Speaking on a panel about “The Power of Navigation Services,” the expert, Jessica Dine of the Information Technology and Innovation Foundation, said states lack comprehensive data on why some residents remain offline. This information is essential for digital navigator programs to succeed, she said.

She highlighted the need for standardized national metrics on digital literacy and inclusion, and said that federal surveys – including the Census Bureau’s American Community Survey – provide insights on barriers to technology adoption. But more granular data is required.

She also said that the National Telecommunications and Information Administration’s Internet Use Survey doesn’t delve deeply enough into why people choose not to adopt the internet. For instance, understanding the nuances behind the ‘not interested’ response category could unveil targeted intervention strategies.

In particular, Dine praised Louisiana and Delaware for surveying communities on their connectivity needs, including overlaying socio-economic indicators with broadband deployment data. But she said more work is required to quantify the precise challenges different populations face.

Other panelists at the session, including Michelle Thornton of the State University of New York at Oswego, emphasized the importance of tracking on-the-ground efforts by navigators themselves.
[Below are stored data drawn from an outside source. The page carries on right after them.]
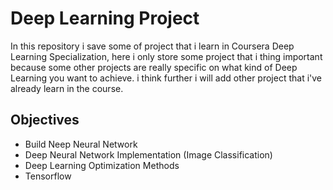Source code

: # Deep Learning Project
In this repository i save some of project that i learn in Coursera Deep Learning Specialization,
here i only store some project that i thing important because some other projects are really specific on what kind of Deep Learning you want to achieve.
i think further i will add other project that i've already learn in the course.

## Objectives
- Build Neep Neural Network
- Deep Neural Network Implementation (Image Classification)
- Deep Learning Optimization Methods
- Tensorflow
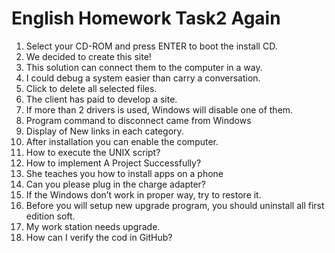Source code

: # English Homework Task2 Again
1. Select your CD-ROM and press ENTER to boot the install CD.
2. We decided to create this site!
3. This solution can connect them to the computer in a way.
4. I could debug a system easier than carry a conversation.
5. Click to delete all selected files.
6. The client has paid to develop a site.
7. If more than 2 drivers is used, Windows will disable one of them.
8. Program command to disconnect came from Windows
9. Display of New links in each category.
10. After installation you can enable the computer.
11. How to execute the UNIX script?
12. How to implement A Project Successfully?
13. She teaches you how to install apps on a phone
14. Can you please plug in the charge adapter?
15. If the Windows don’t work in proper way, try to restore it.
16. Before you will setup new upgrade program, you should uninstall all first edition soft.
17. My work station needs upgrade.
18. How can I verify the cod in GitHub?
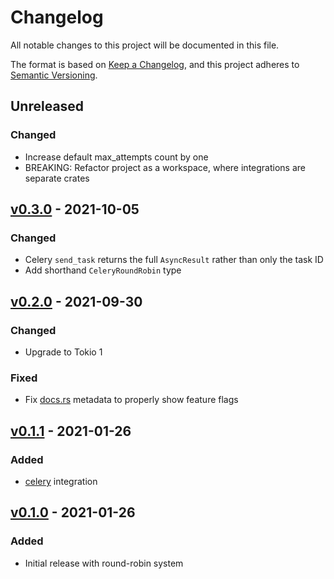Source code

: # Changelog

All notable changes to this project will be documented in this file.

The format is based on [Keep a Changelog](https://keepachangelog.com/en/1.0.0/),
and this project adheres to [Semantic Versioning](https://semver.org/spec/v2.0.0.html).

## Unreleased

### Changed

- Increase default max_attempts count by one
- BREAKING: Refactor project as a workspace, where integrations are separate crates

## [v0.3.0] - 2021-10-05

### Changed

- Celery `send_task` returns the full `AsyncResult` rather than only the task ID
- Add shorthand `CeleryRoundRobin` type

## [v0.2.0] - 2021-09-30

### Changed

- Upgrade to Tokio 1

### Fixed

- Fix [docs.rs](https://docs.rs/tourniquet) metadata to properly show feature flags

## [v0.1.1] - 2021-01-26

### Added

- [celery](https://github.com/rusty-celery/rusty-celery) integration

## [v0.1.0] - 2021-01-26

### Added

- Initial release with round-robin system

[v0.1.0]: https://github.com/Tuetuopay/tourniquet/releases/tag/v0.1.0
[v0.1.1]: https://github.com/Tuetuopay/tourniquet/releases/tag/v0.1.1
[v0.2.0]: https://github.com/Tuetuopay/tourniquet/releases/tag/v0.2.0
[v0.3.0]: https://github.com/Tuetuopay/tourniquet/releases/tag/v0.3.0
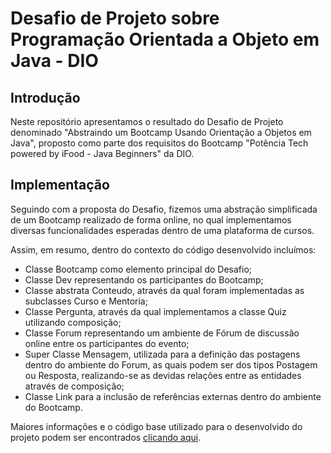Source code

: # Desafio de Projeto sobre Programação Orientada a Objeto em Java - DIO

## Introdução

Neste repositório apresentamos o resultado do Desafio de Projeto denominado "Abstraindo um Bootcamp Usando Orientação a Objetos em Java", proposto como parte dos requisitos do Bootcamp "Potência Tech powered by iFood - Java Beginners" da DIO.

## Implementação

Seguindo com a proposta do Desafio, fizemos uma abstração simplificada de um Bootcamp realizado de forma online, no qual implementamos diversas funcionalidades esperadas dentro de uma plataforma de cursos.

Assim, em resumo, dentro do contexto do código desenvolvido incluímos:

- Classe Bootcamp como elemento principal do Desafio;
- Classe Dev representando os participantes do Bootcamp;
- Classe abstrata Conteudo, através da qual foram implementadas as subclasses Curso e Mentoria;
- Classe Pergunta, através da qual implementamos a classe Quiz utilizando composição;
- Classe Forum representando um ambiente de Fórum de discussão online entre os participantes do evento;
- Super Classe Mensagem, utilizada para a definição das postagens dentro do ambiente do Forum, as quais podem ser dos tipos Postagem ou Resposta, realizando-se as devidas relações entre as entidades através de composição;
- Classe Link para a inclusão de referências externas dentro do ambiente do Bootcamp.

Maiores informações e o código base utilizado para o desenvolvido do projeto podem ser encontrados [clicando aqui](https://github.com/cami-la/desafio-poo-dio).
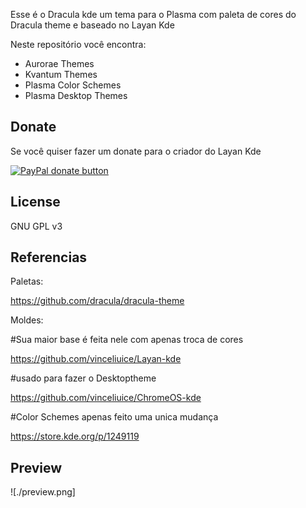 
Esse é o Dracula kde um tema para o Plasma com paleta de cores do Dracula theme e baseado no Layan Kde

Neste repositório você encontra:

- Aurorae Themes
- Kvantum Themes
- Plasma Color Schemes
- Plasma Desktop Themes

## Donate

Se você quiser fazer um donate para o criador do Layan Kde

<span class="paypal"><a href="https://www.paypal.me/vinceliuice" title="Donate to this project using Paypal"><img src="https://www.paypalobjects.com/webstatic/mktg/Logo/pp-logo-100px.png" alt="PayPal donate button" /></a></span>

## License

GNU GPL v3

## Referencias
Paletas:

https://github.com/dracula/dracula-theme

Moldes:

#Sua maior base é feita nele com apenas troca de cores

https://github.com/vinceliuice/Layan-kde

#usado para fazer o Desktoptheme

https://github.com/vinceliuice/ChromeOS-kde

#Color Schemes apenas feito uma unica mudança

https://store.kde.org/p/1249119

## Preview
![./preview.png]
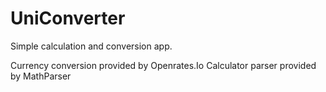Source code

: # UniConverter
Simple calculation and conversion app.


Currency conversion provided by Openrates.Io
Calculator parser provided by MathParser
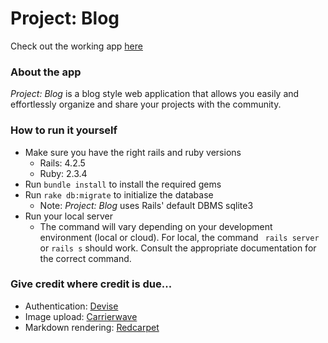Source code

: # Project: Blog

Check out the working app [here](http://projectblog.ryanstamp.com)

### About the app

_Project: Blog_ is a blog style web application that allows you easily and effortlessly organize and share your projects with the community.

### How to run it yourself

- Make sure you have the right rails and ruby versions
  - Rails: 4.2.5
  - Ruby: 2.3.4
- Run `bundle install` to install the required gems
- Run `rake db:migrate` to initialize the database
  - Note: _Project: Blog_ uses Rails' default DBMS sqlite3
- Run your local server
  - The command will vary depending on your development environment (local or cloud). For local, the command ` rails server` or `rails s` should work. Consult the appropriate documentation for the correct command.

### Give credit where credit is due...

- Authentication: [Devise](https://github.com/plataformatec/devise)
- Image upload: [Carrierwave](https://github.com/carrierwaveuploader/carrierwave)
- Markdown rendering: [Redcarpet](https://github.com/vmg/redcarpet)
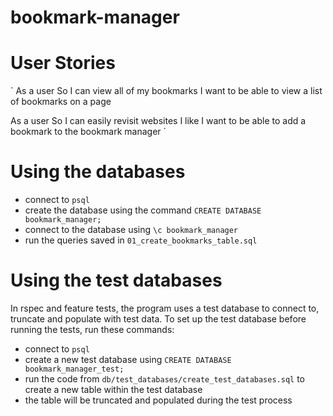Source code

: # bookmark-manager

# User Stories

`
As a user
So I can view all of my bookmarks
I want to be able to view a list of bookmarks on a page

As a user
So I can easily revisit websites I like
I want to be able to add a bookmark to the bookmark manager 
`


# Using the databases

* connect to `psql`
* create the database using the command `CREATE DATABASE bookmark_manager;`
* connect to the database using `\c bookmark_manager`
* run the queries saved in `01_create_bookmarks_table.sql`

# Using the test databases

In rspec and feature tests, the program uses a test database to connect to, truncate and populate with test data. To set up the test database before running the tests, run these commands:

* connect to `psql`
* create a new test database using `CREATE DATABASE bookmark_manager_test;`
* run the code from `db/test_databases/create_test_databases.sql` to create a new table within the test database
* the table will be truncated and populated during the test process
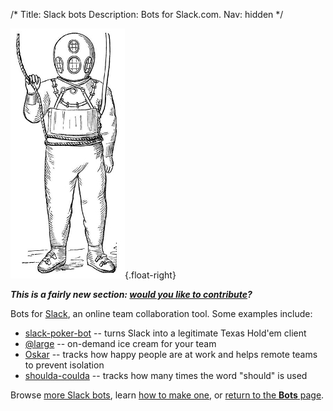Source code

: /*
Title: Slack bots
Description: Bots for Slack.com.
Nav: hidden
*/

![Diving gear -- kind of looks like an old school robot](/content/images/illustrations/deep-sea-diver-768.jpg){.float-right}

***This is a fairly new section: [would you like to contribute](https://github.com/botwiki/botwiki.org)?***

Bots for [Slack](https://slack.com/), an online team collaboration tool. Some examples include:

- [slack-poker-bot](slackbots/slack-poker-bot) -- turns Slack into a legitimate Texas Hold'em client
- [@large](slackbots/large) -- on-demand ice cream for your team
- [Oskar](slackbots/oskar) -- tracks how happy people are at work and helps remote teams to prevent isolation
- [shoulda-coulda](slackbots/shoulda-coulda) -- tracks how many times the word "should" is used

Browse [more Slack bots](/tag/slackbot), learn [how to make one](/tutorials/slackbots), or [return to the **Bots** page](/bots).

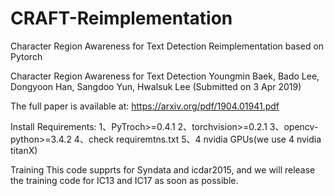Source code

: # CRAFT-Reimplementation
Character Region Awareness for Text Detection Reimplementation based on Pytorch

Character Region Awareness for Text Detection
Youngmin Baek, Bado Lee, Dongyoon Han, Sangdoo Yun, Hwalsuk Lee
(Submitted on 3 Apr 2019)

The full paper is available at: https://arxiv.org/pdf/1904.01941.pdf

Install Requirements:
1、PyTroch>=0.4.1
2、torchvision>=0.2.1
3、opencv-python>=3.4.2
4、check requiremtns.txt
5、4 nvidia GPUs(we use 4 nvidia titanX)

Training
This code supprts for Syndata and icdar2015, and we will release the training code for IC13 and IC17 as soon as possible.
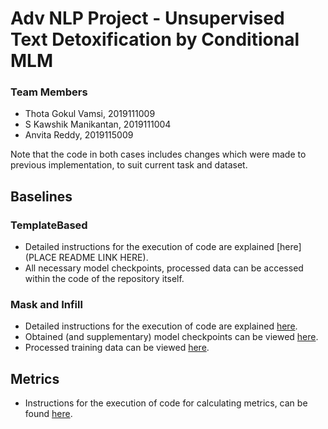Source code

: # Adv NLP Project - Unsupervised Text Detoxification by Conditional MLM

### Team Members
* Thota Gokul Vamsi, 2019111009
* S Kawshik Manikantan, 2019111004
* Anvita Reddy, 2019115009

Note that the code in both cases includes changes which were made to previous implementation, to suit current task and dataset.

## Baselines

### TemplateBased

* Detailed instructions for the execution of code are explained [here](PLACE README LINK HERE). 
* All necessary model checkpoints, processed data can be accessed within the code of the repository itself.

### Mask and Infill

* Detailed instructions for the execution of code are explained [here](https://github.com/Anvita2001/ADV_NLP-Project/tree/main/baselines/MLM_transfer#readme). 
* Obtained (and supplementary) model checkpoints can be viewed [here](https://drive.google.com/drive/folders/1Zd1v1GSS0FnovogZ88eF3h4k1aPvI-Ve?usp=sharing).
* Processed training data can be viewed [here](https://drive.google.com/drive/folders/1hfl89fo2Su_r_cN_VlzKiaXyt81MUjtB?usp=sharing).

## Metrics

* Instructions for the execution of code for calculating metrics, can be found [here](https://github.com/Anvita2001/ADV_NLP-Project/tree/main/metric#readme). 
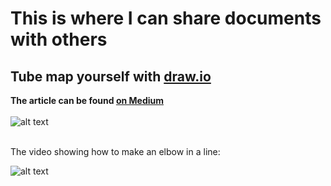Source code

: # This is where I can share documents with others

## Tube map yourself with [draw.io](draw.io)
**The article can be found [on Medium](https://medium.com/@stphaniekrus/tube-map-make-your-own-81f67dc77d0b?source=friends_link&sk=aec6ff75ee6995b9b925a5ca2a0bdcde)**
<br>
<br>
![alt text](https://github.com/stephanie-K/documents-to-share/blob/master/TubeMapTemplate.png "template elements to make a London style tube map, with colour code for the lines, icon on a grid paper view")
<br>
<br>

The video showing how to make an elbow in a line:


![alt text](https://github.com/stephanie-K/documents-to-share/blob/master/video-drawio-elbow.gif "this is a animated gif showing the steps stated above in the instructions of the article")


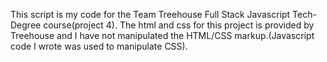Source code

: This script is my code for the Team Treehouse Full Stack Javascript Tech-Degree course(project 4). The html and css for this project is provided by Treehouse and I have not manipulated the HTML/CSS markup.(Javascript code I wrote was used to manipulate CSS).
Bringing in her experience from the field of healthcare navigation, Thornton underscored the value of tracking navigator activities and outcomes. She suggested a collaborative model where state-level data collection is supplemented by detailed, community-level insights from digital navigators.

The panel was part of the Connect20 Summit held in Washington and organized by Network On, the National Digital Inclusion Alliance, and Broadband Breakfast.

The session was moderated by Comcast’s Kate Allison, executive director of research and digital equity at Comcast.